##### Passage to read #####

Meanwhile, the delta-winged Avro Vulcan’s maiden flight was in August 1952 while the crescent-winged Handley Page Victor first flew that December.

Myasishchev M-4 - NATO code name Bison - was the Soviet equivalent to the Boeing B-52

On 14 August 1953 the Soviet Union tested its first hydrogen bomb and on 1 May 1954 unveiled its first operational jet propelled nuclear-armed long-range bomber aircraft, the Tupolev Tu-16 "Badger". In July 1955, American fears of a bomber gap grew after formations of new 500 mph Tupolev Tu-95 "Bear" turboprop and 625 mph Myasishchev M-4 "Bison" jet bombers were flown repeatedly over US observers at a Moscow air display.

By then however, the United States Air Force’s Strategic Air Command had Boeing B-52 bombers permanently in the air and ready for retaliatory bombing of communist targets. Indeed, on 18 July at a Summit Conference in Geneva, US President Eisenhower proposed an "Open Skies" policy that would allow each superpower to photograph each other’s territories from the air.

However, the RAF lacked a matching strategic reconnaissance aircraft for its new V-Force, despite one Vickers Valiant squadron being dedicated to this task. Lone Canberra twin-engined light bombers had been conducting reconnaissance operations over the Soviet Union with impunity since the early 1950s but by 1954 it was thought that for a viable strategic reconnaissance force, a dedicated platform was required. Whereas the Americans were working concurrently on a the subsonic high altitude Lockheed U-2, the Ministry of Supply plumped for a high altitude, high speed aircraft with an extensive sensor suite.

Invitations to tender for R.156T ( which was worked up around Operational Requirement (OR) 330) were issued to A.V. Roe, English Electric, Handley Page Vickers and Shorts by the Air Staff in 1954.

As a reconnaissance platform, the OR.330 aircraft was to carry a suite of optical and radar sensors to provide targeting intelligence and post strike assessment for the V-force. With a specified speed of Mach 2.5 with Mach 3.0 dash speed over the target at an altitude of 70 000ft, OR.330 was to be immune to Soviet fighter defences and have a range of 5 000 nautical miles.

All the contenders submitted a canard configuration, mainly as a means to retain stability in the high-speed sections of the flight profile.

##### Information shown #####

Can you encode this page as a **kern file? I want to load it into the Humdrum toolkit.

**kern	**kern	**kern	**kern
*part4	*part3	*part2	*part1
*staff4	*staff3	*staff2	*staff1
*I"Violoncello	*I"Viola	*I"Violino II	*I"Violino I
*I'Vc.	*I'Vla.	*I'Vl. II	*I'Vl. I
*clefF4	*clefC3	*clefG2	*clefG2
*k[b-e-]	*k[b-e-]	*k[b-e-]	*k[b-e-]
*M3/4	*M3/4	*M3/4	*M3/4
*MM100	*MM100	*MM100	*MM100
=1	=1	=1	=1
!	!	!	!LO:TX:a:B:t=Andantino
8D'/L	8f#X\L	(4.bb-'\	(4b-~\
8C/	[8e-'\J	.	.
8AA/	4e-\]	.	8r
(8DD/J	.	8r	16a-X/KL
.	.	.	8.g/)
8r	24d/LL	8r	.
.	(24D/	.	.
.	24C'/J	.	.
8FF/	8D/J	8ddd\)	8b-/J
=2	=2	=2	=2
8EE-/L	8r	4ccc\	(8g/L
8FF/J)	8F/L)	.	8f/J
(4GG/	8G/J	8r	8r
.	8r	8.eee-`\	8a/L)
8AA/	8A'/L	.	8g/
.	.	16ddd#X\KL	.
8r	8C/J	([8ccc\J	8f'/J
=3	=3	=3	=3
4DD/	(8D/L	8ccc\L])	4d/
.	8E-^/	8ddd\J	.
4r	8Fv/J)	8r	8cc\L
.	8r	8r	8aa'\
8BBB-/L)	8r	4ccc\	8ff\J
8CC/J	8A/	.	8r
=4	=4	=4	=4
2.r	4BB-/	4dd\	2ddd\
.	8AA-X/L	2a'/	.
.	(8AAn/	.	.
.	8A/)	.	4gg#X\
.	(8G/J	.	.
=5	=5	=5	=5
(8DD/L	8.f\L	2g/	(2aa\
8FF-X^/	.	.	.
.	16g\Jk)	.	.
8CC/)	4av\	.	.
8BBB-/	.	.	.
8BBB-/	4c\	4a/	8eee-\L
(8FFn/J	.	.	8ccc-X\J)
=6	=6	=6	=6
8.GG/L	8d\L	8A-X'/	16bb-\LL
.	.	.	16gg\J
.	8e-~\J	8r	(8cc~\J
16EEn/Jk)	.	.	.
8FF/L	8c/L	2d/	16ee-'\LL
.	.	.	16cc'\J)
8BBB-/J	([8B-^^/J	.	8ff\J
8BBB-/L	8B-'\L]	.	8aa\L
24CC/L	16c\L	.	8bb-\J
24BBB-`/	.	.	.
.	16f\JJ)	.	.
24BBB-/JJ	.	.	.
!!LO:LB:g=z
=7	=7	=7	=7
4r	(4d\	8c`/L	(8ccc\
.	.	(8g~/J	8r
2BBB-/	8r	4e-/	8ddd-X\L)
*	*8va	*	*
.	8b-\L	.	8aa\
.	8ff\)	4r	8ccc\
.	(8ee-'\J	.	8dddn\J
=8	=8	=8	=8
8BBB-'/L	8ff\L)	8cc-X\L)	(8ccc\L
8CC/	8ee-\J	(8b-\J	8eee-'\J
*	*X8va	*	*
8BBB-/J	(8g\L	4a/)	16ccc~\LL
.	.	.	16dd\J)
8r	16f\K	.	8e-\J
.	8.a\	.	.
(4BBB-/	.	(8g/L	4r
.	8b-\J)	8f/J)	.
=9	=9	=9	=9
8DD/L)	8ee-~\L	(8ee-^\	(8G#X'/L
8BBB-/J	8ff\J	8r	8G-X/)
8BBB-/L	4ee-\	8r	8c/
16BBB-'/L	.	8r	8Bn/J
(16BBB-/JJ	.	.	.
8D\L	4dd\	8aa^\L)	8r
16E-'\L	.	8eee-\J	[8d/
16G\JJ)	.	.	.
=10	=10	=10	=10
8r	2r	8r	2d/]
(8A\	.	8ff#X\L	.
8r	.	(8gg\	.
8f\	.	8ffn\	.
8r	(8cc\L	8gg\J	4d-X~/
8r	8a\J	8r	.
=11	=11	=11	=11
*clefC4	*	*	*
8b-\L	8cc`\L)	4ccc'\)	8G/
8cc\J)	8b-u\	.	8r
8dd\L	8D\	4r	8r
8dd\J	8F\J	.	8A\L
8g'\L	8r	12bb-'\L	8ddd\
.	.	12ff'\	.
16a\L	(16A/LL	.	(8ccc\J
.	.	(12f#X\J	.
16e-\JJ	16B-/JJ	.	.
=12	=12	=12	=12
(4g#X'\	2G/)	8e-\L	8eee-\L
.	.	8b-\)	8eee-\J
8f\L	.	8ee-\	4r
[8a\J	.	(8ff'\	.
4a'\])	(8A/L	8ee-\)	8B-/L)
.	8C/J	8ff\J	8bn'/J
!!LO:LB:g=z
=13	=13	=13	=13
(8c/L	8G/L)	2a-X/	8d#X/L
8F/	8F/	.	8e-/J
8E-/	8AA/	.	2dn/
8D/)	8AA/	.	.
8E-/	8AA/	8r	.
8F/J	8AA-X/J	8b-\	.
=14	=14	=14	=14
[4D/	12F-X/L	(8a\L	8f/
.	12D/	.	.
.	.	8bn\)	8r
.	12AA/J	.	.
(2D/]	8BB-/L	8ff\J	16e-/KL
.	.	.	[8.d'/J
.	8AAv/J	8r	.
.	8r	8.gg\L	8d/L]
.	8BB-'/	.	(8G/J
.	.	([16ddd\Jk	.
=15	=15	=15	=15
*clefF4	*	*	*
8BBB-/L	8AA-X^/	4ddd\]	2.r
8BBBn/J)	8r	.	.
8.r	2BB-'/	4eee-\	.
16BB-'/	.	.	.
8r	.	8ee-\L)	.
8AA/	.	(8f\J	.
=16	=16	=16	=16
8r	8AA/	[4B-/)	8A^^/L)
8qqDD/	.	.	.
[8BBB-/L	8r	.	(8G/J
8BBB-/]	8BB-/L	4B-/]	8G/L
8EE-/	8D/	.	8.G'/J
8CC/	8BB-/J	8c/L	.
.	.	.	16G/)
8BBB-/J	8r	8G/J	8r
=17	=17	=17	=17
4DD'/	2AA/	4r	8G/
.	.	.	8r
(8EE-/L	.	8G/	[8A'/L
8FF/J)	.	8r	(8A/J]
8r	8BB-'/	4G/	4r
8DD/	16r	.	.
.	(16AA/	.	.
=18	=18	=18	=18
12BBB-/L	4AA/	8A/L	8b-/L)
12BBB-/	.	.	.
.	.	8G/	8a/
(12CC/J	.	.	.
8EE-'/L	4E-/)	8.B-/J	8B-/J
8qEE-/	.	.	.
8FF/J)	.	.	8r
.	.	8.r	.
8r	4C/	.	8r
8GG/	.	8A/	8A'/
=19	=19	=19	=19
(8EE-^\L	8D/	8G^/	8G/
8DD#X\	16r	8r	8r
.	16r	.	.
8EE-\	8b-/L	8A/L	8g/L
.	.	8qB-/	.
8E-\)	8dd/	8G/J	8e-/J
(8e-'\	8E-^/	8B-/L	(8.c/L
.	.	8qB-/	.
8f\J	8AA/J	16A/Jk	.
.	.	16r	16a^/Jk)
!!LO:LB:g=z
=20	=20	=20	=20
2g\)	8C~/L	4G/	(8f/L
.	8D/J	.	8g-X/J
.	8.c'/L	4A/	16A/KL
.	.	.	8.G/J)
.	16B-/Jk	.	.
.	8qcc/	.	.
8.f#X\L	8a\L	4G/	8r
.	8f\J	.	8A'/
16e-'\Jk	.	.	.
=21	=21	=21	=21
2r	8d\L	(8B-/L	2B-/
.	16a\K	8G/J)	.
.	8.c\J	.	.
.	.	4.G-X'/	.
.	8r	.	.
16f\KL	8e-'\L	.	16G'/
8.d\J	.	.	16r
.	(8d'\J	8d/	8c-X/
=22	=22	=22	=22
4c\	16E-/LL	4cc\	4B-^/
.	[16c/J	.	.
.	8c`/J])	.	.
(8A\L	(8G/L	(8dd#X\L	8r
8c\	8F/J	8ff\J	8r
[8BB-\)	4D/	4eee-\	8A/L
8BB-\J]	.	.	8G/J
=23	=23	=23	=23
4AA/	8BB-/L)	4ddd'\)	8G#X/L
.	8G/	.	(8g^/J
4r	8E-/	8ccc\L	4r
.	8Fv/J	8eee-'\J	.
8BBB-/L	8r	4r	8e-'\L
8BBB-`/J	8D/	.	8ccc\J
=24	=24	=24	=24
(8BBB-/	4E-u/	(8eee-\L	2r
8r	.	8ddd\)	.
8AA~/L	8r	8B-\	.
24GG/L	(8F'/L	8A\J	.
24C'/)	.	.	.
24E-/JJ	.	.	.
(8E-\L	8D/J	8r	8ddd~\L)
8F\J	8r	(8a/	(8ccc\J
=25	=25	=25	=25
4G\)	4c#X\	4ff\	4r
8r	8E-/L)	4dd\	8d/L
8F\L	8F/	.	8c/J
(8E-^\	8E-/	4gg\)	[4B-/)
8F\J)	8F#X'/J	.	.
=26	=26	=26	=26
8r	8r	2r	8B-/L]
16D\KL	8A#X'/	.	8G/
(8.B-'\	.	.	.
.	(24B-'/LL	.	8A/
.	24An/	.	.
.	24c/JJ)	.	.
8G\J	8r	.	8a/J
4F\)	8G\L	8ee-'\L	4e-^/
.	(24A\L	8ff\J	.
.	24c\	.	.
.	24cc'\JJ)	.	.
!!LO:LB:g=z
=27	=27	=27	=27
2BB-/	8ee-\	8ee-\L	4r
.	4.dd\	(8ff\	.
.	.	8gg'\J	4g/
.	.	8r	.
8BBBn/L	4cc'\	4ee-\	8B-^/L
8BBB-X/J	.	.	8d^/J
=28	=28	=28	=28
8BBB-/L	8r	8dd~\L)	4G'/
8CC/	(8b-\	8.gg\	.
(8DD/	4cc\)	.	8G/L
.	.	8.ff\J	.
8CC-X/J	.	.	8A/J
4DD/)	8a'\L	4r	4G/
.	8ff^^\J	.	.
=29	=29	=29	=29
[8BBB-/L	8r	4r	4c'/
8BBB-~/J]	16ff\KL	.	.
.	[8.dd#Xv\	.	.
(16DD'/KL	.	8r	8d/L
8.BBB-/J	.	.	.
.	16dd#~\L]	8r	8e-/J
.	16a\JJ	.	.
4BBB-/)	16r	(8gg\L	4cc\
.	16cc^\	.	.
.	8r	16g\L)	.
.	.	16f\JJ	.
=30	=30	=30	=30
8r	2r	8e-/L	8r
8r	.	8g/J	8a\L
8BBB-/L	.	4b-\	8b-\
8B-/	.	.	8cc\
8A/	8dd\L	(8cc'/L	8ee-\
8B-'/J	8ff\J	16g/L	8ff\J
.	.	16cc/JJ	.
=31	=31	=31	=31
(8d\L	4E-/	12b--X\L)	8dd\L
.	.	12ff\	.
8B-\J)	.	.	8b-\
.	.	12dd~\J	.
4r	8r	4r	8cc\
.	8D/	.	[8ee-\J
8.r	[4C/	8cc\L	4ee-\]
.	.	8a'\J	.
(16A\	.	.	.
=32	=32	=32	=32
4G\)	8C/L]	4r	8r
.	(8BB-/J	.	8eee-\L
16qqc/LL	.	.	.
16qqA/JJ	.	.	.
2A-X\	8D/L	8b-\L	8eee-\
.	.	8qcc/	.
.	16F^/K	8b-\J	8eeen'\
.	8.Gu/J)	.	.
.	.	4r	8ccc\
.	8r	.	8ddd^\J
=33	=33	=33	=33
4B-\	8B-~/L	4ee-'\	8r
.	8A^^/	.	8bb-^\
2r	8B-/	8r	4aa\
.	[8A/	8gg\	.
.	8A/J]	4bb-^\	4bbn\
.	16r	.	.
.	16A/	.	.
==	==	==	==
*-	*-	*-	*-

#####

◆ **Directions**
A. According to the passage on Cold War bombers, on what date did the Soviet Union test its first hydrogen bomb?
B. In the passage on Cold War bombers, why did every contender for the OR.330 aircraft submit a canard configuration?
C. Return everything in the passage on Cold War bombers from "However, the RAF" down to "Staff in 1954.".

◆ **Task-by-task solutions**
A. 14 August 1953

B. They chose it mainly to retain stability in the high-speed sections of the flight profile.

C.
However, the RAF lacked a matching strategic reconnaissance aircraft for its new V-Force, despite one Vickers Valiant squadron being dedicated to this task. Lone Canberra twin-engined light bombers had been conducting reconnaissance operations over the Soviet Union with impunity since the early 1950s but by 1954 it was thought that for a viable strategic reconnaissance force, a dedicated platform was required. Whereas the Americans were working concurrently on a the subsonic high altitude Lockheed U-2, the Ministry of Supply plumped for a high altitude, high speed aircraft with an extensive sensor suite.

Invitations to tender for R.156T ( which was worked up around Operational Requirement (OR) 330) were issued to A.V. Roe, English Electric, Handley Page Vickers and Shorts by the Air Staff in 1954.